What you should do ::
Decide whether each of these statements agrees with the passage on hospital patient safety, answering yes or no and quoting the words that settle it. 1. Between 2014 and 2018, hospitals directly engaged in the AHA Hospital Improvement Innovation Network prevented 141,000 patient safety incidents. 2. Every dollar invested in that program resulted in saving $10 in future spending. 3. Barcoding systems are used to confirm that the right patients receive the right medication.

Over the past two decades, hospital and health system leaders have heeded this call and made bold changes to improve the quality of care and patient safety and have seen real results that have benefited patients.
Since the release of "To Err is Human," hospitals and health systems have stepped up efforts to foster a culture of safety.
This encourages nurses, physicians and other caregivers to come forward with mistakes so we can learn from them and prevent them from happening again. We’ve also placed an emphasis on increasing effective communication between clinicians and hospital administrators and between clinicians and their patients, because empowering patients to be full partners in their care is one of the most important steps toward reducing errors.
Hospitals and health systems have also increased communication and transparency with the public on quality and safety. As care coordination becomes even more important to achieving good health outcomes, our field has prioritized patient safety throughout the continuum of care and across settings and care teams. And hospitals are setting bold goals, with a number of them achieving results such as going years without preventable infections on a unit.
On top of these improvements in the culture of care, we’ve also invested in and adopted numerous technologies and practices to support safer care. Examples include electronic health records and prescription order systems to alert clinicians to potential dangers, barcoding systems that confirm the right patients are receiving the right medication, outreach programs to ensure patients are taking their medications and following other directions after discharge and better technology to monitor patients in real time to prevent falls and changes in vital signs that can lead to health complications.
This persistent focus on improving care has resulted in important progress, including reductions in avoidable readmissions, medically unnecessary early elective deliveries, hospital-acquired conditions and healthcare-associated infections, to name just a few examples.
And between 2014 and 2018, hospitals directly engaged in the AHA Hospital Improvement Innovation Network saved $1.2 billion in healthcare costs and prevented 141,000 patient safety incidents, with every dollar invested in the program resulting in saving $12 in future spending. Importantly, patients are also reporting more and more favorable hospital experiences.

[Stored data entries]

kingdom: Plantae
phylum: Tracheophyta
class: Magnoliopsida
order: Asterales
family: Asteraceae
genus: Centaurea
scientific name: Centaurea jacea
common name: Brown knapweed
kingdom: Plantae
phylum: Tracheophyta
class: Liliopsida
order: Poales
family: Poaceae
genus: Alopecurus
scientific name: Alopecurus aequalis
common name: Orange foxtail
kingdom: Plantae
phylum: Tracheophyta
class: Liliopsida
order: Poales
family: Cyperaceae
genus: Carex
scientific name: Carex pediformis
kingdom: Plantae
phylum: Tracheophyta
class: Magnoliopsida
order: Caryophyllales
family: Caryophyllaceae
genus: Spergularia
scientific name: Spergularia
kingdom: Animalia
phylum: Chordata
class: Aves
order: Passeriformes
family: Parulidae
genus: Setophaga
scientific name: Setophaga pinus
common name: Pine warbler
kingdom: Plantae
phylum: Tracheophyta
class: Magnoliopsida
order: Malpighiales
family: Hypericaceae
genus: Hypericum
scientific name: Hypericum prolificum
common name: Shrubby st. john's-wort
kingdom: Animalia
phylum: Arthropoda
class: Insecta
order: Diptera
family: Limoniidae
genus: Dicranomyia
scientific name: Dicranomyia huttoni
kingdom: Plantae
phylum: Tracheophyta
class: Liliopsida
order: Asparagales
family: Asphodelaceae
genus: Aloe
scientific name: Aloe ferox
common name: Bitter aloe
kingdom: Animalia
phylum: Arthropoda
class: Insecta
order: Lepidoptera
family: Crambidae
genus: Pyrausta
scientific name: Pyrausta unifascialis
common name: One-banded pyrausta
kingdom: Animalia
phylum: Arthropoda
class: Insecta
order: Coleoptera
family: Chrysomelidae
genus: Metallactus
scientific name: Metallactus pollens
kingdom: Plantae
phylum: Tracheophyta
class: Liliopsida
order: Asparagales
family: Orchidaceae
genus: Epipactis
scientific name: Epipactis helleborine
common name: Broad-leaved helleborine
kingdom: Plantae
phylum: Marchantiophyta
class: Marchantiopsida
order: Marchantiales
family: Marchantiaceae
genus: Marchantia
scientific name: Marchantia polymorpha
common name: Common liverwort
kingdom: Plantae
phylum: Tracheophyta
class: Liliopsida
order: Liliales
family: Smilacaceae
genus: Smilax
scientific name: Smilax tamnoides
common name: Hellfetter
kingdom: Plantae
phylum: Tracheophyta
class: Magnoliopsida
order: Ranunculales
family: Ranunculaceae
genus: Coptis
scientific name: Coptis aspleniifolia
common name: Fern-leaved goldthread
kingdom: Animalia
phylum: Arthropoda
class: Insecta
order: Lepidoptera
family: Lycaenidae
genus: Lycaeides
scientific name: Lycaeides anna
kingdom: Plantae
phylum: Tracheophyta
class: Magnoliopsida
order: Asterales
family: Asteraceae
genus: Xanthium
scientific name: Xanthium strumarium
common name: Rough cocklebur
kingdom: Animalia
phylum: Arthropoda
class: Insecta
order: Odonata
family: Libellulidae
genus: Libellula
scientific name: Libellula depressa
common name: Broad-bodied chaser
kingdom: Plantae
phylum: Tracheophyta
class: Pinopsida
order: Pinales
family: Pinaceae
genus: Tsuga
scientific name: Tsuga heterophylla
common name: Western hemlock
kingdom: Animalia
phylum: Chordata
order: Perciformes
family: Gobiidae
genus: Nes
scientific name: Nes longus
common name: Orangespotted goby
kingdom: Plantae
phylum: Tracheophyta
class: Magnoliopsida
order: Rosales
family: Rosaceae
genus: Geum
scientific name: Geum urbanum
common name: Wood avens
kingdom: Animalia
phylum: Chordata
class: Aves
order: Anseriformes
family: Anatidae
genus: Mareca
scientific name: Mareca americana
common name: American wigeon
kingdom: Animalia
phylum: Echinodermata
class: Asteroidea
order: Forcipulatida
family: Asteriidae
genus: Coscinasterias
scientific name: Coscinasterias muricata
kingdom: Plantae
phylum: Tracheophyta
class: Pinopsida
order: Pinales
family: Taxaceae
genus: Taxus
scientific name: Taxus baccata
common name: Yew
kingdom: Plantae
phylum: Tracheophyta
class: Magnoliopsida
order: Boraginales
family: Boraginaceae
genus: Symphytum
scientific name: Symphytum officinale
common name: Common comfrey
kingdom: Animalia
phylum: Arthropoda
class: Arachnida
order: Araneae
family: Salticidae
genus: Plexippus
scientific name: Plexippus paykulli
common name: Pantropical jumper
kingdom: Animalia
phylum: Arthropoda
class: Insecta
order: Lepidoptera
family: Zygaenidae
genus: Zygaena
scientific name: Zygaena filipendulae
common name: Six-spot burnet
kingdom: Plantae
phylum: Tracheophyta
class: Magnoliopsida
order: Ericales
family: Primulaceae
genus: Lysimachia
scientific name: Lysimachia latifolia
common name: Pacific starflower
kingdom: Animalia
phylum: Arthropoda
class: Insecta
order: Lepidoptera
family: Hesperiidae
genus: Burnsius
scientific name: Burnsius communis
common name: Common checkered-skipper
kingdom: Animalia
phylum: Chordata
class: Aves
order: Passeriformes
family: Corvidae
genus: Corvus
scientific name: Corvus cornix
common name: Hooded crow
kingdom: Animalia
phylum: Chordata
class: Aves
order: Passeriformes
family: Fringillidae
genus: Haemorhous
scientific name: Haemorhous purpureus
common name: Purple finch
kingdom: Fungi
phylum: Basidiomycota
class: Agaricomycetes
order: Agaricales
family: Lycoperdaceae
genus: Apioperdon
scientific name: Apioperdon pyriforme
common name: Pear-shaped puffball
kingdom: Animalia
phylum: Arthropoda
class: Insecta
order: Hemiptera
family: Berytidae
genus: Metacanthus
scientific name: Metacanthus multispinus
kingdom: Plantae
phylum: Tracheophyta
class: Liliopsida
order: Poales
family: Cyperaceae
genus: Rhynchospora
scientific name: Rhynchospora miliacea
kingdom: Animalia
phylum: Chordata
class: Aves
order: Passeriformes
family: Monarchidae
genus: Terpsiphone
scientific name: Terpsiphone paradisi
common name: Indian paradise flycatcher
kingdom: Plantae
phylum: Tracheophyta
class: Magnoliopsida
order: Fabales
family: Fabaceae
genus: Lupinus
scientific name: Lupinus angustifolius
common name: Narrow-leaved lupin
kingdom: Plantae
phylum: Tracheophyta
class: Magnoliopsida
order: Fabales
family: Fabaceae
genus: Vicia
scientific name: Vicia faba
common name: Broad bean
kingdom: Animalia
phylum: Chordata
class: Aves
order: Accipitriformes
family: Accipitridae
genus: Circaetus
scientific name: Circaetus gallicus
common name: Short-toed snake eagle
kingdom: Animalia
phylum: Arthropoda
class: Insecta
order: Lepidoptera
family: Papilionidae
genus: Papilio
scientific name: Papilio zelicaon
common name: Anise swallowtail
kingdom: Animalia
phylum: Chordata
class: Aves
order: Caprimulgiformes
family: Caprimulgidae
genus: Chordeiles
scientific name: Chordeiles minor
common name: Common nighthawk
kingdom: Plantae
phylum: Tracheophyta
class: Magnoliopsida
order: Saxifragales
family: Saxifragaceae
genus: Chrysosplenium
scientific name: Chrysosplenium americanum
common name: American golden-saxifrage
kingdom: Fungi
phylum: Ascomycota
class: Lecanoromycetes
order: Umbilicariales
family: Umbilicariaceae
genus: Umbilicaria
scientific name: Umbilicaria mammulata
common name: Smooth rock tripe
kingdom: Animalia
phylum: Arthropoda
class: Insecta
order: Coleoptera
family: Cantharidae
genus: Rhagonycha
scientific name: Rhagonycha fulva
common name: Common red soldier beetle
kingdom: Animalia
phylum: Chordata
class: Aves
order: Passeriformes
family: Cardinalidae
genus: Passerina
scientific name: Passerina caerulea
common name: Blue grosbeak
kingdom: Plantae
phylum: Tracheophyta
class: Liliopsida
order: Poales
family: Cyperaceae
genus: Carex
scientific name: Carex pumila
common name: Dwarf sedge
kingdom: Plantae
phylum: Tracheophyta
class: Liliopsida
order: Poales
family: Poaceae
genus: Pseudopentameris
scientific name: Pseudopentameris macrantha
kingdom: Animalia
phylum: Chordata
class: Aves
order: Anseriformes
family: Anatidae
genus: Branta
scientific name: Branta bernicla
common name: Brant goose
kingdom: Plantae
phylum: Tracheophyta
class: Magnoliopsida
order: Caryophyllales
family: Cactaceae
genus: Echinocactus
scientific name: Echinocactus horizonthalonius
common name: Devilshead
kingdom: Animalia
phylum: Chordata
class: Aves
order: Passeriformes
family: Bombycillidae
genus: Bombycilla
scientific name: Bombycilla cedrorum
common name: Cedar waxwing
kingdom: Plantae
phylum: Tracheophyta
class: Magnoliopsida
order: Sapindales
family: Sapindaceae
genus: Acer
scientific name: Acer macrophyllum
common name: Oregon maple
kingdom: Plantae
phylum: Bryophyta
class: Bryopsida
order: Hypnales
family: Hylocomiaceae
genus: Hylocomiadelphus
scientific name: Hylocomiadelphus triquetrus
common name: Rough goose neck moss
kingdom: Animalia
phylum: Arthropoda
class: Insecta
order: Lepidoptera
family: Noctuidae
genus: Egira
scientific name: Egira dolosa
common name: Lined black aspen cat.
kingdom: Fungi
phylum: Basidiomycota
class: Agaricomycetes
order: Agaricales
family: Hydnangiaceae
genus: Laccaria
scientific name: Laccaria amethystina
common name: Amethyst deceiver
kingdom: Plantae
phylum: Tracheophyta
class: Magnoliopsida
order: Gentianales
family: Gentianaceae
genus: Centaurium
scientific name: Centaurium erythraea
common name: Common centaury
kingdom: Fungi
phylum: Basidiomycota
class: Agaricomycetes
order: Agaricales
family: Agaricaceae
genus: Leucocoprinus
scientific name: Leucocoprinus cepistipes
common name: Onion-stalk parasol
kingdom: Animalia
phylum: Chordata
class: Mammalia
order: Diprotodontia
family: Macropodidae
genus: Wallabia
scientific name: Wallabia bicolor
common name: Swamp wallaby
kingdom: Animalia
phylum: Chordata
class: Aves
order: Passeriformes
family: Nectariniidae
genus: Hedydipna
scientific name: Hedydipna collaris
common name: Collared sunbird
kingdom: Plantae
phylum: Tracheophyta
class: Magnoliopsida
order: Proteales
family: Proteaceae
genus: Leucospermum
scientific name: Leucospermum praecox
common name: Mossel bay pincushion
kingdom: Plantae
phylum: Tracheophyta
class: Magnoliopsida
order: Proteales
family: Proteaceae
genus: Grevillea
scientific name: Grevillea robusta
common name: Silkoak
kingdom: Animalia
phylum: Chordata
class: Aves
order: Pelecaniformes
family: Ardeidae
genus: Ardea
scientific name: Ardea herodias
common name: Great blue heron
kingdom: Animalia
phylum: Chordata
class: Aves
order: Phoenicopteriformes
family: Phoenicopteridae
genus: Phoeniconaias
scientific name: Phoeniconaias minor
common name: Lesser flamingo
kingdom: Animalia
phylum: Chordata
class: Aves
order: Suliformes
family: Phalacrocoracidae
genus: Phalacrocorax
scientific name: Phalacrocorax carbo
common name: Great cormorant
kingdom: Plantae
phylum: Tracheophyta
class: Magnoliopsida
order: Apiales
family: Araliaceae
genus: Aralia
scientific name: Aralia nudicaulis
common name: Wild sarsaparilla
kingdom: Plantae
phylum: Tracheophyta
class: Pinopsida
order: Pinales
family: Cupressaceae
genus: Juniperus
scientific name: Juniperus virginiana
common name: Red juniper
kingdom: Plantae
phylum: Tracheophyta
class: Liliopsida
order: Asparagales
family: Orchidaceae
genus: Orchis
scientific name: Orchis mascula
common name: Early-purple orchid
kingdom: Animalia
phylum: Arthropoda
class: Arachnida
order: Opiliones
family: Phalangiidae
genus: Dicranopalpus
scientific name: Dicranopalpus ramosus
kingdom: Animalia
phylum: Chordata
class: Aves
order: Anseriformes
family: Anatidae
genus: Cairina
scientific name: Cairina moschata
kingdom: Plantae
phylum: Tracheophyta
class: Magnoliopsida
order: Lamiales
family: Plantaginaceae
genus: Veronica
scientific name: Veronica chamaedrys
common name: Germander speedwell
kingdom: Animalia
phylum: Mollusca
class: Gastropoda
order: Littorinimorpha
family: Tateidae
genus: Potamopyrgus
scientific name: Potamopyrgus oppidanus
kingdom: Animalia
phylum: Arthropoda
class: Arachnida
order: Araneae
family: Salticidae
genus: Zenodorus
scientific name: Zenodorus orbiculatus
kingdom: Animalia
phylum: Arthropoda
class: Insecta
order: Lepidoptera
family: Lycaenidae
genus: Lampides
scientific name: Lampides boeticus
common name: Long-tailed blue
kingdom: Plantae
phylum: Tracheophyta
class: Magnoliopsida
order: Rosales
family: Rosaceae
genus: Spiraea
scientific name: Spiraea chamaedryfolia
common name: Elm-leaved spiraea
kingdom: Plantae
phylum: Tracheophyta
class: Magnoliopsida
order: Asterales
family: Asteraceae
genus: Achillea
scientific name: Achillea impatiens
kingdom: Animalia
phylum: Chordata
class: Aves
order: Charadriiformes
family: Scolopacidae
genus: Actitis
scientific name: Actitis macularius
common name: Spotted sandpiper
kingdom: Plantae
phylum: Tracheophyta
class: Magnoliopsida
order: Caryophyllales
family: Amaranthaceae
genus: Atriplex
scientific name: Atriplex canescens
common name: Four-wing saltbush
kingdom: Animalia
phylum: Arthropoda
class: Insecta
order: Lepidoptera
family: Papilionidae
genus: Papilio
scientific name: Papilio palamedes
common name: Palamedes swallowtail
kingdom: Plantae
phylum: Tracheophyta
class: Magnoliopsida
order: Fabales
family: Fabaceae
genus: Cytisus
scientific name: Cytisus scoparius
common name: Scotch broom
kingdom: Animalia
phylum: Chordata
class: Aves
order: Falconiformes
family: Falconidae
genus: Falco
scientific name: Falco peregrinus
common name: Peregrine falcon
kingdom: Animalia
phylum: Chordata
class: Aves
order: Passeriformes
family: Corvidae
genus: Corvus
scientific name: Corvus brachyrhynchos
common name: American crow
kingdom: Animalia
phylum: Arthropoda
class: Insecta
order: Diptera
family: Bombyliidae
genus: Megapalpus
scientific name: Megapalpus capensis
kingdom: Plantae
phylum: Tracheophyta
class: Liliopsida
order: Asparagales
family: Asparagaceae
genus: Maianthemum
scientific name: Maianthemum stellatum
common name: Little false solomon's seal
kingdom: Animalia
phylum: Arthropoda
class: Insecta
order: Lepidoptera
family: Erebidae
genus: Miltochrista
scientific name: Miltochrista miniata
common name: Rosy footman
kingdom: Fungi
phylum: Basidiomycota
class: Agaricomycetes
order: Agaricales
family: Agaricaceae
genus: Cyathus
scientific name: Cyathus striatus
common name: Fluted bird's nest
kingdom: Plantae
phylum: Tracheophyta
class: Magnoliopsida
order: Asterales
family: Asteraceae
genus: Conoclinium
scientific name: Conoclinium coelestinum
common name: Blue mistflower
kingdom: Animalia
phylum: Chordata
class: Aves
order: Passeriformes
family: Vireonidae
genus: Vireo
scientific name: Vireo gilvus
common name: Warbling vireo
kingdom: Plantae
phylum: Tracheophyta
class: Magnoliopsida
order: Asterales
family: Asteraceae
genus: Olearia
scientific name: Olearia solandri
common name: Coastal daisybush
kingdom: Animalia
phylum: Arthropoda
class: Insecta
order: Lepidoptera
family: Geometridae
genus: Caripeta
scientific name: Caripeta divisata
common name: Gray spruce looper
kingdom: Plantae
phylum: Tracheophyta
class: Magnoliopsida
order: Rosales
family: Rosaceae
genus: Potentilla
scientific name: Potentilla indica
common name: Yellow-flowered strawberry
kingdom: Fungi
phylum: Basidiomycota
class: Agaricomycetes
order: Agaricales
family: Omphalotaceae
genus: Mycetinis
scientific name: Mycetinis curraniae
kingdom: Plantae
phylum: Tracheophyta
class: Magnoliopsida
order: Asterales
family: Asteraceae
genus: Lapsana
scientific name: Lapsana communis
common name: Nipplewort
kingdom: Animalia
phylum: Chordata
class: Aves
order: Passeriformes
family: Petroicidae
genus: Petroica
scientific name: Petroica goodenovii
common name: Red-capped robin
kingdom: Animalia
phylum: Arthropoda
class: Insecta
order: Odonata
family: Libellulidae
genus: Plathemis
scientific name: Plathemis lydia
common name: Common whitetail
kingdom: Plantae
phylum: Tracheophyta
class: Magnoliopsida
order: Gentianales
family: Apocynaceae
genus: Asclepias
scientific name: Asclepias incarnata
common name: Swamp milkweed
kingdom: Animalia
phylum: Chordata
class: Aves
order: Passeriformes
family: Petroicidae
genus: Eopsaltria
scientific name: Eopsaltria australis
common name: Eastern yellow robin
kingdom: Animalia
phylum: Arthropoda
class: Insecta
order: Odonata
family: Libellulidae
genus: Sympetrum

Exercise output ::
1. Yes: "prevented 141,000 patient safety incidents"
2. No: "with every dollar invested in the program resulting in saving $12 in future spending"
3. Yes: "barcoding systems that confirm the right patients are receiving the right medication"